History

The ecomap, from Hartman’s desk to clinical standard.

A short history of how a hand-drawn teaching tool became the visual lingua franca of social-work assessment.

1975 — University of Michigan

Dr. Ann Hartman was teaching at the University of Michigan School of Social Work when she sketched the first version of what we now call the ecomap. Her goal was practical and pedagogical: she wanted students to internalize the person-in-environment perspective at the heart of social-work theory, and she felt narrative case notes alone weren’t doing the job.

Her solution was a deceptively simple diagram. Put the family in a circle at the center. Draw circles for every external system the family touches — school, work, healthcare, extended kin, community. Connect with lines whose styles convey the quality of each relationship. Add arrows for direction.

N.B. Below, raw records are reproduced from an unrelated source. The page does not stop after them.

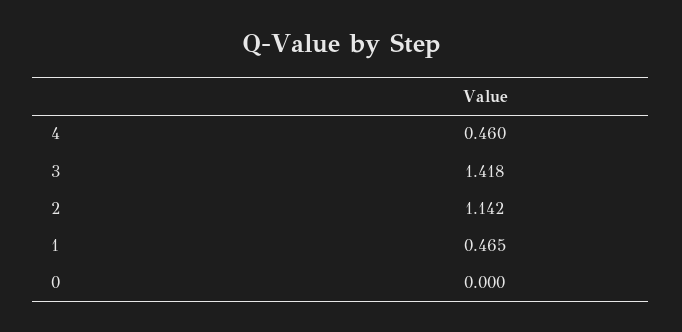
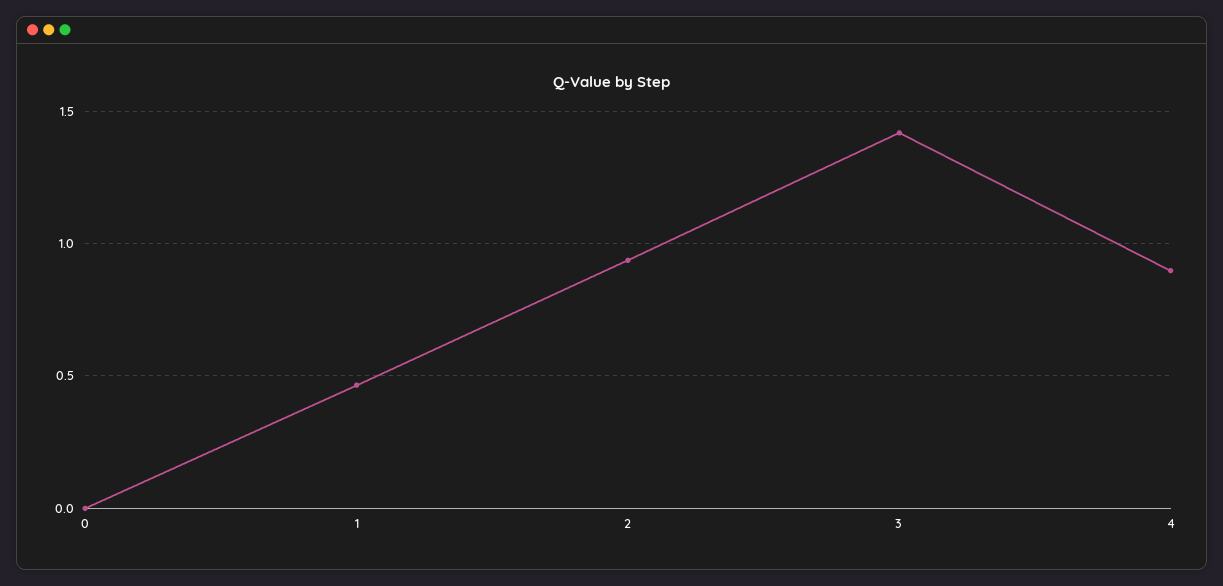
  {
-   "4": 0.46,
+   "4": 0.9,
    "3": 1.418,
-   "2": 1.142,
+   "2": 0.95,
    "1": 0.465,
    "0": 0
  }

Done in fifteen minutes, the diagram captured what could take pages of narrative to describe.

1978 — “Diagrammatic Assessment of Family Relationships”

Hartman codified the method in a 1978 paper in Social Casework titled “Diagrammatic Assessment of Family Relationships.” The paper introduced both the ecomap and the genogram (popularized in clinical practice by McGoldrick and Gerson later in the 1980s). It established the visual conventions still in use today: the central bubble, the surrounding system circles, the line styles for strong, normal, weak, and stressful relationships, and the arrowheads for energy flow.

1980s – 2000s — Adoption

Through the 1980s and 1990s, ecomaps moved from MSW classrooms into agency practice. Child-welfare programs adopted them as part of comprehensive family assessment. Mental-health and addiction-recovery clinicians used them to map treatment networks. Community health nurses incorporated them into home-visit assessments. By the 2000s, ecomaps were standard content in social-work textbooks worldwide.

2020s — Digital, then AI

The ecomap stayed mostly hand-drawn for forty years. Diagramming tools eventually added templates, but the workflow was still “open template, draw it yourself.” Modern AI tools, including GenogramAI, now generate the ecomap from a case description or a photograph of a hand-drawn version — preserving Hartman’s conventions while collapsing the time-to-canvas to seconds.

Build the modern descendant of Hartman’s sketch

Same conventions, fifty years later, generated by AI.

Try the AI ecomap generator

FAQ

When was the ecomap invented?+

Dr. Ann Hartman developed the ecomap in 1975 while teaching at the University of Michigan School of Social Work. She formalized it in her 1978 paper "Diagrammatic Assessment of Family Relationships," published in Social Casework.

Why did Hartman invent it?+

Hartman wanted a way to make the person-in-environment perspective visual and actionable. Narrative case notes captured environmental context but were hard to act on; the ecomap turned that context into a diagram a worker, a family, and a multidisciplinary team could all read in seconds.

How did it spread?+

Ecomaps became standard in social-work education in the 1980s and have been incorporated into clinical practice across child welfare, mental health, addiction recovery, hospice, and community health nursing. They're widely taught in MSW programs and referenced in state child-welfare assessment frameworks.